HDL-C levels were assessed enzymatically following the precipitation of VLDL with a complex of sodium phosphotungstic acid and MgCl2. VLDL cholesterol (VLDL-C) levels were calculated as follows: VLDL-C = 1/5 TG, as derived from the Friedewald formula: LDL-C = TC − HDL-C − 1/5 TG [29]. The atherogenic index (AI) was calculated using the formula TC − HDL-C/HDL-C. In addition, TG/HDL-C and TC/HDL-C ratios were computed to evaluate the impact of theophylline on CVD risk.
2.8. Preparation of Hepatocellular Lysates and Measurement of MTP Activity
To investigate the effects of theophylline on MTP activity, hepatocellular lysates were prepared. Hepatocytes (106 cells/well) were sonicated on ice for two bursts of 10 s each using an ultrasonic homogenizer (Bandelin Sonopuls HD2070; Bandelin Electronic GmbH & Co. KG, Berlin, Germany) set to 30% power.

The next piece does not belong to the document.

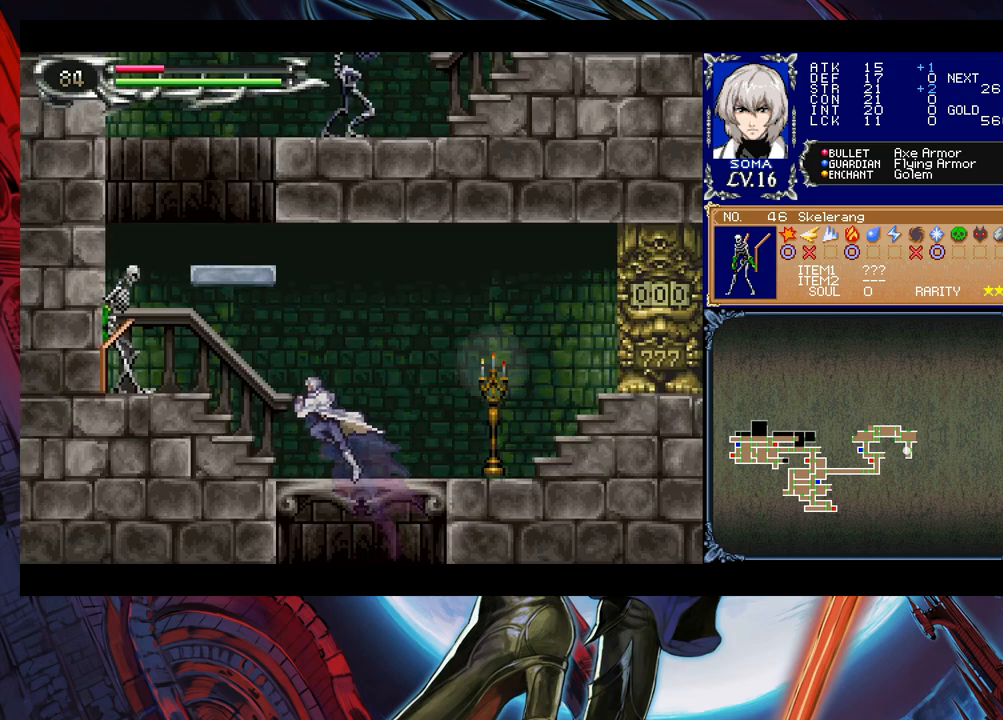
{"buttons": [], "left_stick": "center", "right_stick": "center", "events": [[183, "A", "down"], [183, "B", "up"], [250, "A", "up"], [350, "B", "down"], [400, "A", "down"], [400, "B", "up"], [400, "left_stick", "center"], [450, "A", "up"]]}
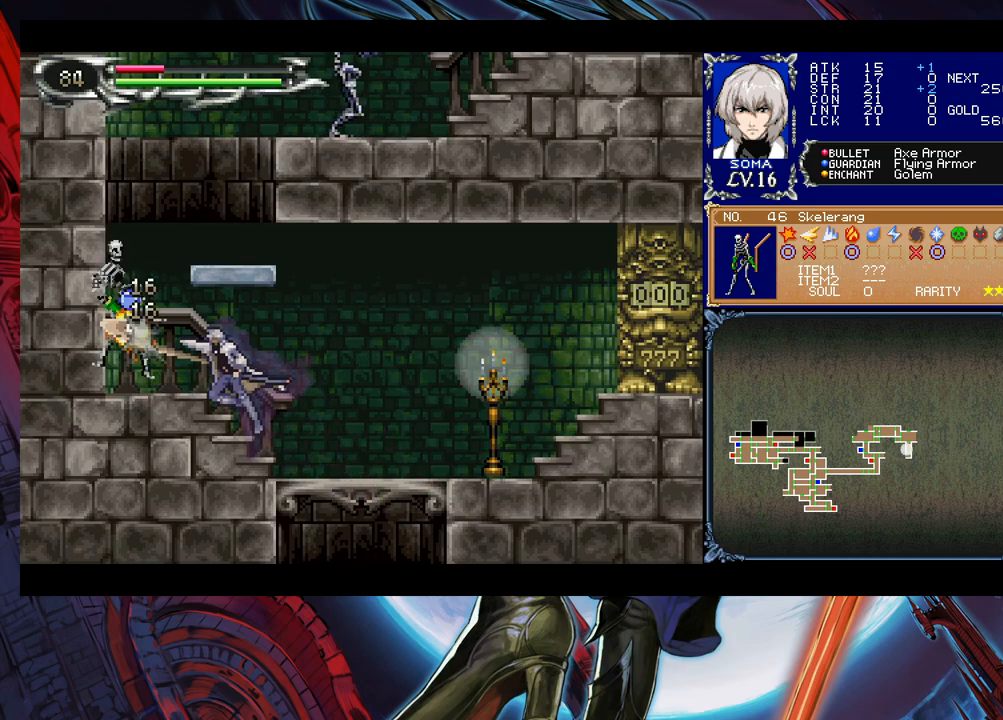
{"buttons": [], "left_stick": "right", "right_stick": "center", "events": [[133, "B", "down"], [150, "A", "down"], [150, "B", "up"], [183, "left_stick", "right"], [200, "A", "up"]]}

To measure MTP activity, hepatocellular lysates (200 µg protein) were incubated with gentle agitation at 37 °C for 2 h in the presence of 10 μL of a donor molecule containing a fluorescent neutral lipid and 10 μL of an acceptor molecule, as outlined in the MTP assay kit manual (Calbiochem®, Merck KGaA, Darmstadt, Germany). MTP activity was assessed by measuring fluorescence at 535 nm, with excitation at 465 nm, and calculated by subtracting the blank fluorescence value from each sample using a standard curve.
2.9. Protein Assay
It is well established that the presence of lipids (e.g., phospholipids, VLDL, LDL) interferes with protein quantification when using the BCA method [30,31,32]. In contrast, chelating agents such as EDTA and EGTA, which are known to interfere with the Lowry method, are absent in hepatocyte culture medium and lysates. Therefore, to avoid lipid-derived interference, we measured protein concentrations using the Lowry method [33]. These values were subsequently used to calculate the absolute lipid concentration in the culture medium and to determine both MTP activity and absolute MTP activity in hepatocytes. These measurements were subsequently used to calculate the absolute lipid concentration in the culture medium as well as assess MTP activity and the absolute activity of MTP in hepatocytes.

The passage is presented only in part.